Faceless

By Mathias Maurer, December 2020

At the time that we still had to queue patiently in front of shops observing the appropriate distancing, the following scene unfolded before me. An older girl was holding a small child by the hand who was joyfully taking their first steps.

Then the shop door opened and a young saleswoman in a mask rushed towards the small child with open arms. The small child turned anxiously away. They only recognised their mother when she took off her mask. This image has remained in my mind because it clearly shows what human encounter and communication is all about: the view of the uncovered face.

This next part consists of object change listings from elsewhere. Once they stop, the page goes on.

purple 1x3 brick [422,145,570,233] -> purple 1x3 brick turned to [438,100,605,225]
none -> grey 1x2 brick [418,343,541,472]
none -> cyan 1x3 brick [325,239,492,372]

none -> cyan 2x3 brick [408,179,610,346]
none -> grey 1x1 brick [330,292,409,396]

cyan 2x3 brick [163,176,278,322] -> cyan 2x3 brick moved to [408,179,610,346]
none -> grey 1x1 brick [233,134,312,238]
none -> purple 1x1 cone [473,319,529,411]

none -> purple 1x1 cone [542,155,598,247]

Something that is experienced in an elementary way by a child gradually wanes with increasing age because the head thinks along. Adults have their reasons for wearing a mask which the child, however, cannot follow. The latter experiences a profound insecurity. It lies in the nature of masks that one cannot, indeed should not be recognised as an individual. The person disappears behind the mask and become anonymous. When human facial expressions become invisible, the perception of the authenticity of the other is reduced. Every person, no matter what their age, experiences more or less consciously the change which occurs when they encounter themselves or another person with a mask on.

Teachers and pupils, parents and their children change their behaviour in subtle ways when they wear a mask. Some wear their mask like armour, others as a fashion accessory, others again fearfully use it to hide behind – as if the mask, as in Greek drama, enhances the character of a role behind which the individuality of the actor is concealed. The masks representing a role have from time immemorial served social and cultural integration, social control and the regulation of political power. The masks we are currently asked to wear – rejected by some as a symbol of subjugation, welcomed by others as effective protection – seem totally out of place for children from an educational perspective.

Which brings us to the theme of this issue. German health minister Jens Spahn, when he was still a secretary of state, felt free to claim in the context of the debate about the wearing of burqas that using the veil was “a statement to all those around me: I am isolating myself, distancing myself, am withdrawing from the gaze of others and am thus refusing one of the most basic forms of human communication. I am denying my interlocutor the possibility of seeing me in the truest sense of the word” ... That was difficult to envisage and the opposite of an open, democratic society, he added (FAZ, 18 August 2016). What he considered impossible with regard to cultural integration has become the social norm for everyone today.

Through its worldwide distribution, the coronavirus has, on the one hand, made us conscious of our single humanity and connected us but, on the other hand, divided us more than ever from one another, country to country, region to region, city to city, person to person.